### WHAT YOU SHOULD DO:
Could you return the horse racing passage below word for word, in full?

Dilodovico claimed the daughter of Stonesider in January for Adam Staple’s Big Bertha Stables. She hasn’t finished worse than third in five career starts on dirt, but she comes into the Miss Preakness off a ninth-place finish in the Stormy Blues Stakes on turf last month at Pimlico.

“The last start, there was some thinking she might have some turf pedigree, but we knew it wasn’t going to be her day,” Dilodovico said. “But she’s 100 percent and ready to go on the dirt now.”

The trainer feels equally good about his DuPont entry Brenda’s Way, who has won 50 percent of her races and also has two seconds.

“She looks great,” he said. “Her coat looks super and [jockey Jevian] Toledo came over and worked her [Sunday] for us.  It was a nice controlled workout and she really looks good. But, again, the field is full of really good horses.”

### DATA TO EXAMINE:

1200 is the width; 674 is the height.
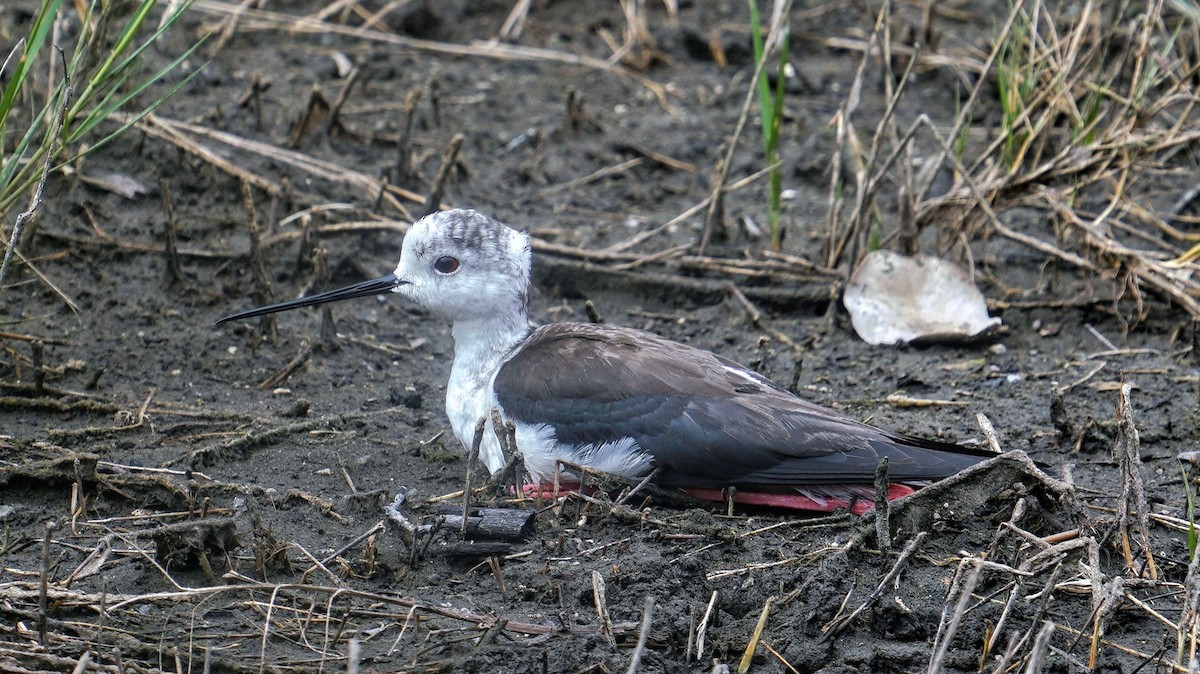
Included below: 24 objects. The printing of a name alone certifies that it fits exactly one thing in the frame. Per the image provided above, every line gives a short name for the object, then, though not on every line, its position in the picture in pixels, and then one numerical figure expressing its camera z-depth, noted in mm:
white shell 11344
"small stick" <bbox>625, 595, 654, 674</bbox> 5785
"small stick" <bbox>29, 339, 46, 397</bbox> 9406
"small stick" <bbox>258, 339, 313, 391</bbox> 10500
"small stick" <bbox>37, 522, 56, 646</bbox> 6215
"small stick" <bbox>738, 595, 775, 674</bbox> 6812
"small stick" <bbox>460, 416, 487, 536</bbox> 7722
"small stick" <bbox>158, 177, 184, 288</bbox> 11159
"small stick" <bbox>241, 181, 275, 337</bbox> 10922
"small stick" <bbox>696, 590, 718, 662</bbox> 6867
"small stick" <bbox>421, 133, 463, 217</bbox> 12133
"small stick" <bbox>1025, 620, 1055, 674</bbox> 5684
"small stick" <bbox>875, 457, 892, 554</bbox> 7562
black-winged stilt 8578
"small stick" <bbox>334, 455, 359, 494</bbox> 8875
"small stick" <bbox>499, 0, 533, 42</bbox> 16687
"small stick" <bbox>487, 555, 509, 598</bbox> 7372
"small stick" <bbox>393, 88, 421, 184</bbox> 12906
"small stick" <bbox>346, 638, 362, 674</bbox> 5559
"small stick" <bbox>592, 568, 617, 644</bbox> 6910
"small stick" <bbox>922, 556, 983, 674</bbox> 6004
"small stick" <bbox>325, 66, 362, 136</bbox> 13534
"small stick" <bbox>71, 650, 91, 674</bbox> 5949
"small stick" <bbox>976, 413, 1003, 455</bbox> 8969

### SOLVED PROBLEM:
Dilodovico claimed the daughter of Stonesider in January for Adam Staple’s Big Bertha Stables. She hasn’t finished worse than third in five career starts on dirt, but she comes into the Miss Preakness off a ninth-place finish in the Stormy Blues Stakes on turf last month at Pimlico.

“The last start, there was some thinking she might have some turf pedigree, but we knew it wasn’t going to be her day,” Dilodovico said. “But she’s 100 percent and ready to go on the dirt now.”

The trainer feels equally good about his DuPont entry Brenda’s Way, who has won 50 percent of her races and also has two seconds.

“She looks great,” he said. “Her coat looks super and [jockey Jevian] Toledo came over and worked her [Sunday] for us.  It was a nice controlled workout and she really looks good. But, again, the field is full of really good horses.”